Em resumo: O cenário não é otimista. Uma ascensão, como esperado, das forças populistas, traria ao Parlamento Europeu o mesmo tipo de paralisia que tem impedido o RU de votar um acordo e deixar a UE. Andrea Kendall-Taylor e Alina Polyakova, duas especialistas de geo-política radicadas no EUA, nesta semana, em artigo publicado pelo Washington Post, vêem no crescimento das bancadas euro-céticas um fator de imobilismo como o que o parlamento norte-americano tem conhecido.
Como Lisa McKenzie, Thomas Guénolé e a média das opiniões de comentaristas e acadêmicos, as duas estudiosas identificam no crash das bolsas em 2008 e nas crises do Euro e de refugiados de 2014/2015 fatores determinantes para na ascensão da ED populista.
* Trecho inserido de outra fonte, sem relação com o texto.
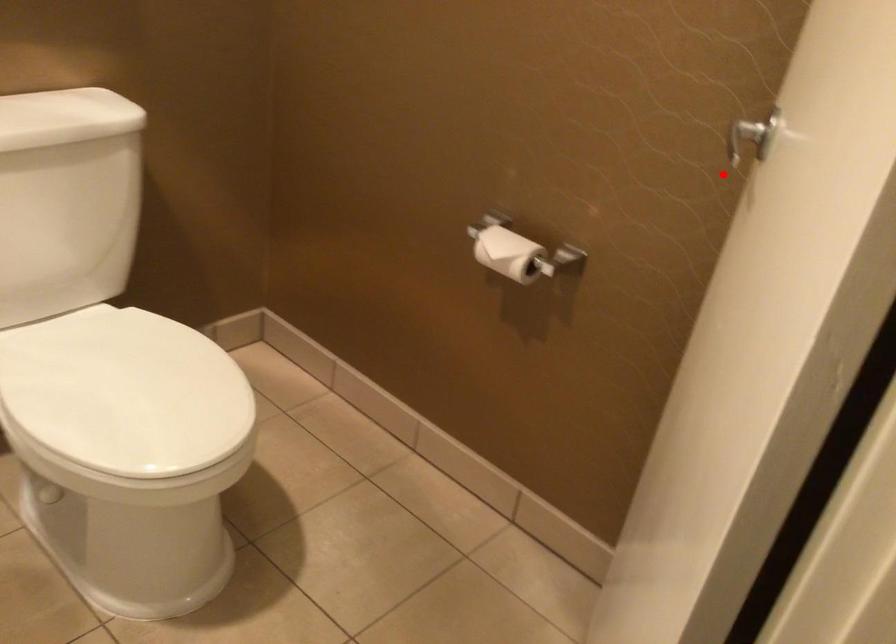
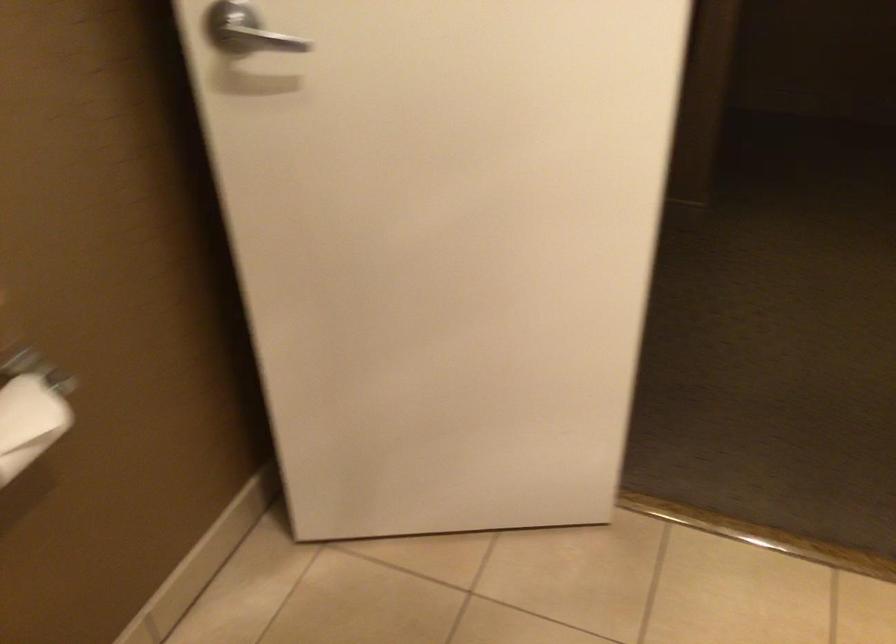
Question: I am providing you with two images of the same scene from different viewpoints. Image1 has a red point marked. In image2, the corresponding 3D location appears at what relative position? Reply with the corresponding letter.

Choices:
 (A) Closer
 (B) Farther

Answer: (A)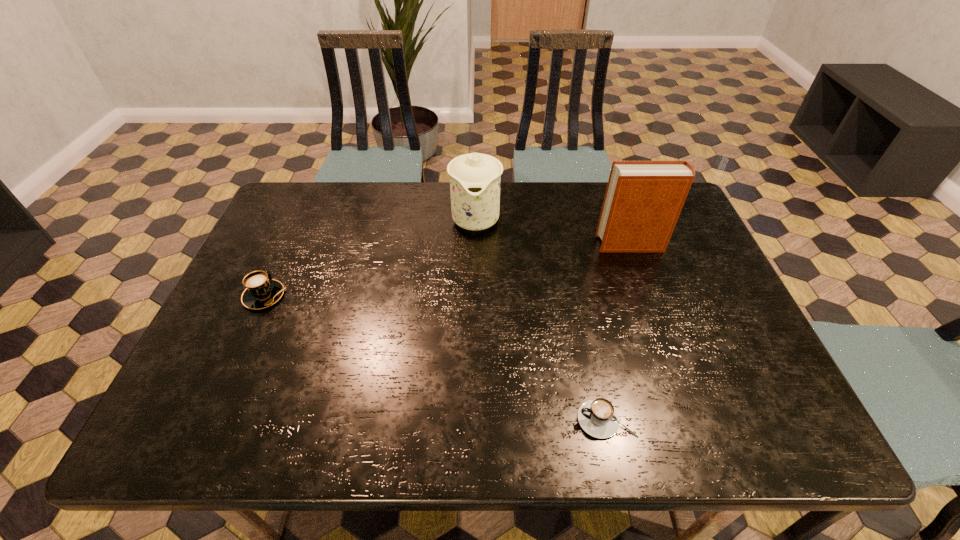
The image size is (960, 540). I want to click on vacant space located 0.080m on the right of the third tallest object, so click(x=317, y=296).

I want to click on blank area located 0.110m with the handle on the side of the third object from left to right, so click(x=523, y=420).

At what (x,y) coordinates should I click in order to perform the action: click on free space located 0.070m with the handle on the side of the third object from left to right. Please return your answer as a coordinate pair (x, y). The image size is (960, 540). Looking at the image, I should click on (543, 420).

I want to click on vacant region located with the handle on the side of the third object from left to right, so click(x=420, y=420).

At what (x,y) coordinates should I click in order to perform the action: click on object present at the far edge. Please return your answer as a coordinate pair (x, y). Looking at the image, I should click on (475, 178).

Find the location of a particular element. The width and height of the screenshot is (960, 540). object located in the near edge section of the desktop is located at coordinates (598, 418).

Find the location of a particular element. object present at the left edge is located at coordinates (261, 292).

Locate an element on the screen. object that is at the right edge is located at coordinates (643, 200).

Where is `free space at the far edge`? This screenshot has height=540, width=960. free space at the far edge is located at coordinates (520, 190).

This screenshot has width=960, height=540. I want to click on vacant space at the near edge of the desktop, so click(292, 413).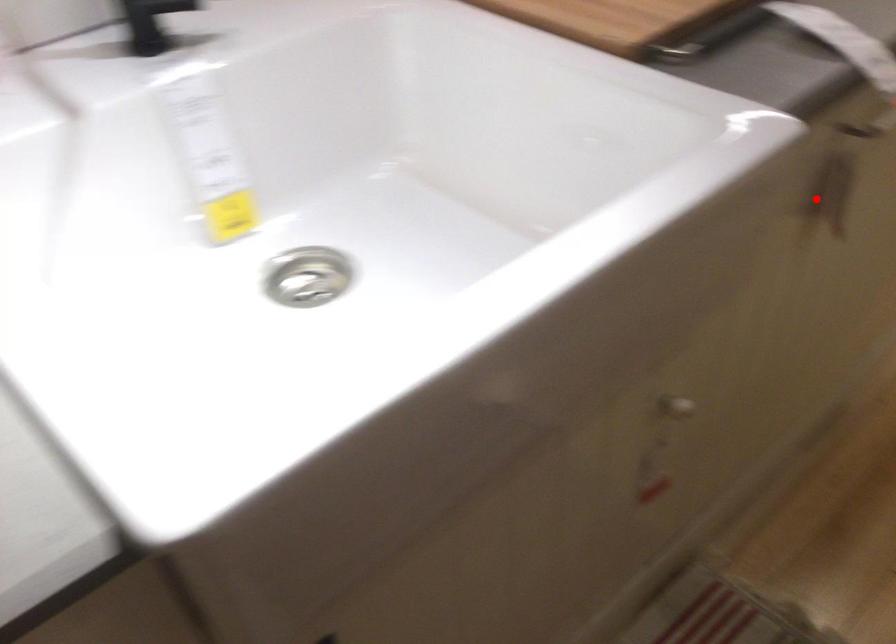
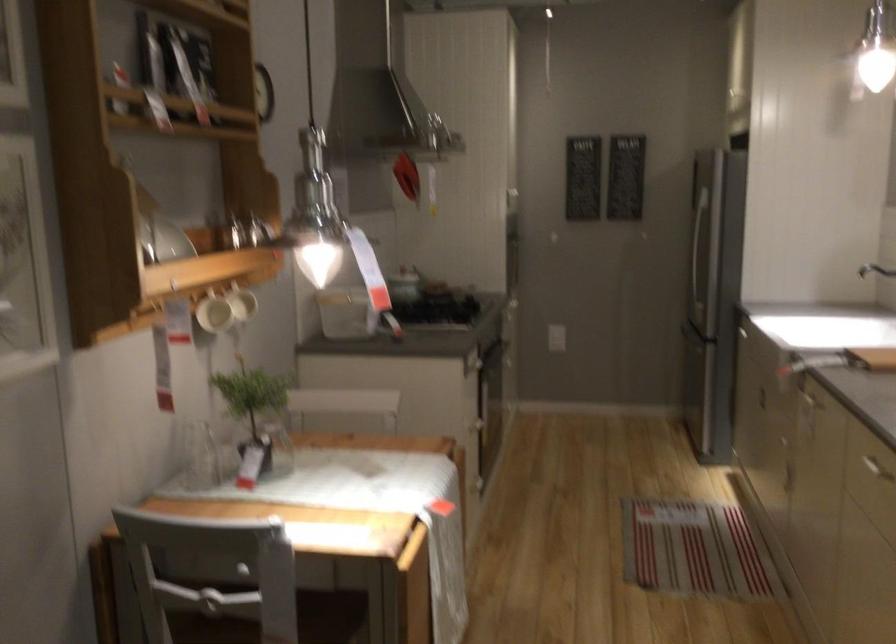
Question: I am providing you with two images of the same scene from different viewpoints. Image1 has a red point marked. In image2, the corresponding 3D location appears at what relative position? Reply with the corresponding letter.

Choices:
 (A) Closer
 (B) Farther

Answer: (B)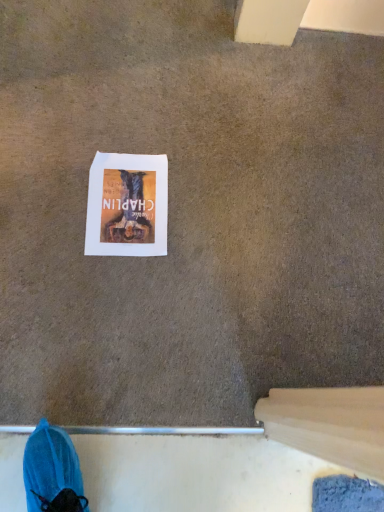
In order to face white paper at center, should I rotate leftwards or rightwards?

To face it directly, rotate left by 9.076 degrees.

Identify the location of white paper at center. The image size is (384, 512). (127, 205).

What do you see at coordinates (127, 205) in the screenshot? I see `white paper at center` at bounding box center [127, 205].

At what (x,y) coordinates should I click in order to perform the action: click on white paper at center. Please return your answer as a coordinate pair (x, y). Image resolution: width=384 pixels, height=512 pixels. Looking at the image, I should click on (127, 205).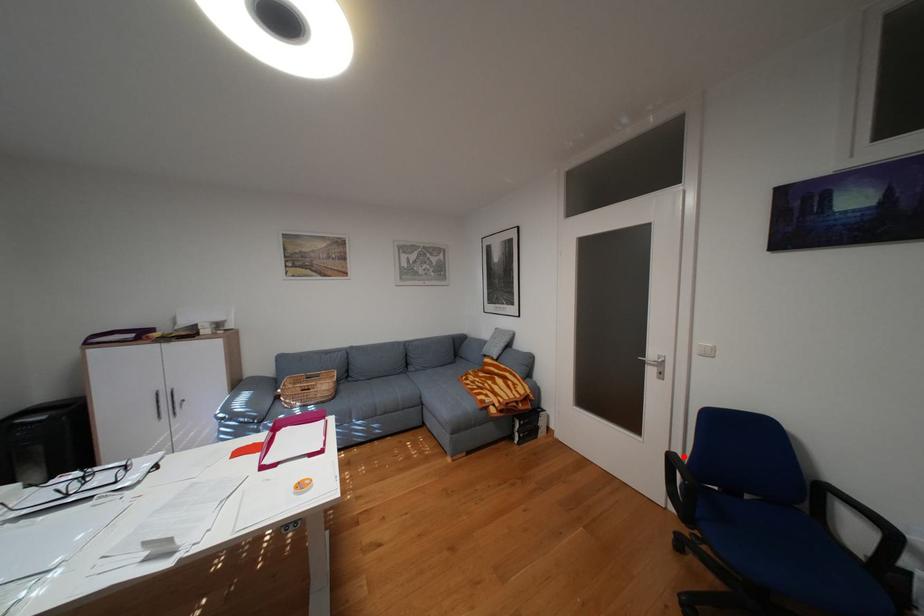
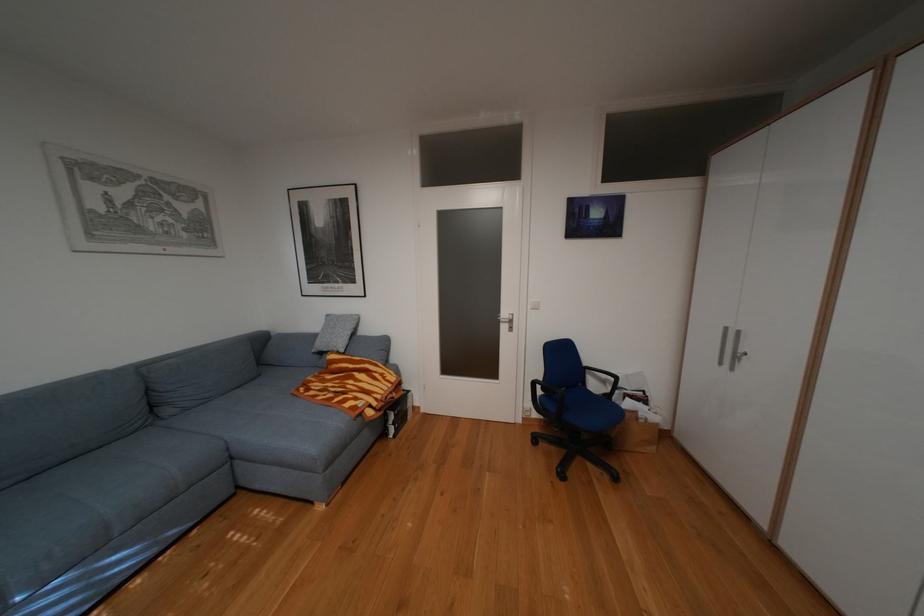
Question: I am providing you with two images of the same scene from different viewpoints. A red point is shown in image1. For the corresponding object point in image2, is it positioned nearer or farther from the camera?

Choices:
 (A) Nearer
 (B) Farther

Answer: (B)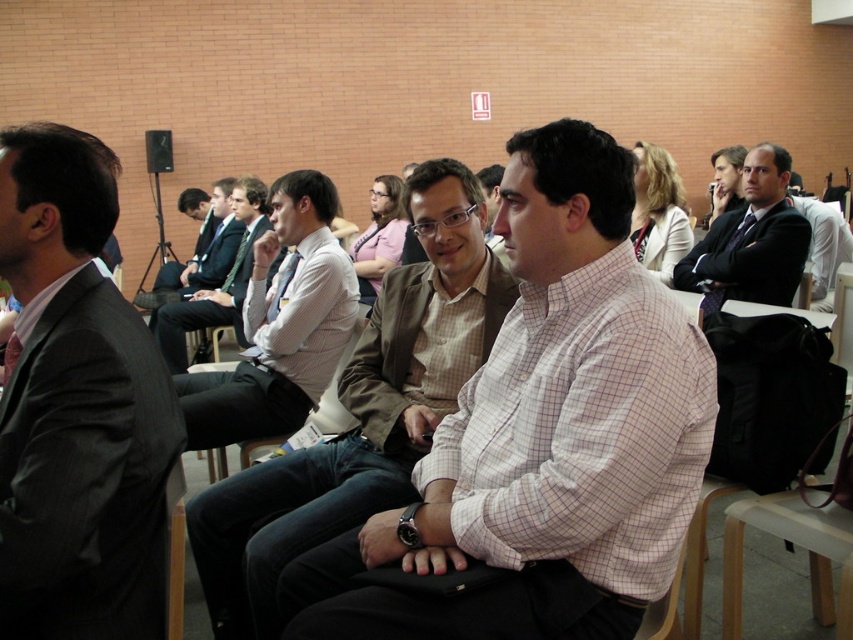
Question: Which of the following is the closest to the observer?

Choices:
 (A) white checkered shirt at center
 (B) white shirt at center
 (C) light brown textured blazer at center
 (D) dark gray suit at left

Answer: (D)

Question: Can you confirm if dark gray suit at left is thinner than light brown textured blazer at center?

Choices:
 (A) no
 (B) yes

Answer: (B)

Question: Is dark gray suit at left bigger than white shirt at center?

Choices:
 (A) no
 (B) yes

Answer: (A)

Question: Which of the following is the farthest from the observer?

Choices:
 (A) dark suit at center
 (B) dark gray suit at left
 (C) white checkered shirt at center
 (D) white shirt at center

Answer: (A)

Question: Which of the following is the closest to the observer?

Choices:
 (A) tap(784, 273)
 (B) tap(491, 636)
 (C) tap(210, 300)
 (D) tap(339, 320)

Answer: (B)

Question: Can you confirm if light brown textured blazer at center is positioned to the right of white shirt at center?

Choices:
 (A) no
 (B) yes

Answer: (B)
Algo que leva à uma fragmentação destrutiva, na opinião de Kendall-Taylor e de Polyakova.
“Democracias são, propositalmente, competitivas e bagunçadas. Mas, o tipo de fragmentação política em marcha na Europa de hoje esta expandindo as fronteiras do que pode ser considerado como um debate útil e deliberativo. Conforme os eleitores se tornam frustrados com a ‘falta de resultados’, eles irão olhar para os modelos de homens fortes ‘mais efetivos’, encarnados pela China e pela Rússia. E, conforme a competição entre democracia e autoritarismo intensifica, as democracias devem ser capazes de produzir resultado. Infelizmente, a fragmentação propelida pelo populismo tornará a tarefa mais difícil”, Advertem as autoras.
“A única questão que se coloca [ no que tange à futura composição do Parlamento Europeu] é de saber se as forças de centro-esquerda e centro-direita pró-globalização serão majoritárias face à ED”, afirma Thomas Guénolé. Neste caso, acredita o estudioso, “uma coalizão do tipo ‘no pasaran’ se formaria e tudo continuaria como antes”. Caso contrário, [ED majoritária] pensa ele, isso significaria “um nível superior de incêndio e uma ruptura política” com as orientações atuais. No entanto, Guénolé não vê possibilidade de uma maioria de ED e supõe que “no piloto automático” a UE deverá perseguir as mesmas políticas orçamentarias, fiscais e sociais “sem grandes dificuldade”.